I picked up my paper. She didn’t try to keep it.

Going Back

I told Darnell we were going back for the second part of tryouts.

He said, “I thought it was done.”

I said they wanted to see a few more things.

He said, “Did I do okay?”

I said, “You threw a line drive to second base and two dads clapped.”

He thought about that. Then he put his cleats back on in the parking lot of a Walgreens where I had stopped to buy him a bottle of water and some peanut butter crackers because I had told him we were getting lunch and then not gotten him lunch. He ate the crackers in the car and got crumbs on the seat and I didn’t say anything about it.

We pulled into Clement Park at 12:52.

I could see the field from the parking lot. Some of the morning kids were still there, or their parents were. Troy Basham was standing near the dugout with his clipboard. He was talking to another coach, not looking at the parking lot.

Pat Odom was standing near the gate.

I got out of the car. Darnell got out of the car. He had his glove on before he’d even closed the door.

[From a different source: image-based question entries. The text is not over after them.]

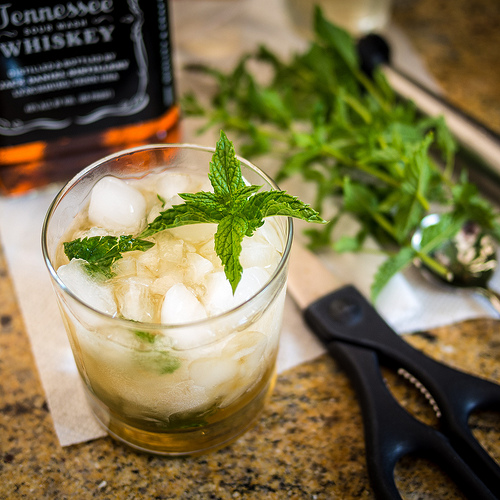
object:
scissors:
[277, 236, 497, 497]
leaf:
[207, 126, 242, 198]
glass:
[40, 132, 295, 458]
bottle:
[0, 1, 182, 195]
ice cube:
[88, 174, 144, 230]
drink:
[42, 142, 295, 455]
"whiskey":
[3, 27, 118, 56]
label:
[0, 2, 178, 149]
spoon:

We walked toward the gate.

Pat Odom saw us and raised her hand in a small wave.

Troy Basham looked up.

I don’t have a word for the expression that crossed his face. It wasn’t shock, exactly. It was more like the moment when you realize the thing you thought was behind you has been in front of you the whole time.

He looked at Pat Odom. He looked at me. He looked at Darnell, who was already looking at the field, already somewhere else in his head, already thinking about baseball.

I did not look at Troy Basham for more than two seconds.

I put my hand on Darnell’s shoulder and walked him through that gate.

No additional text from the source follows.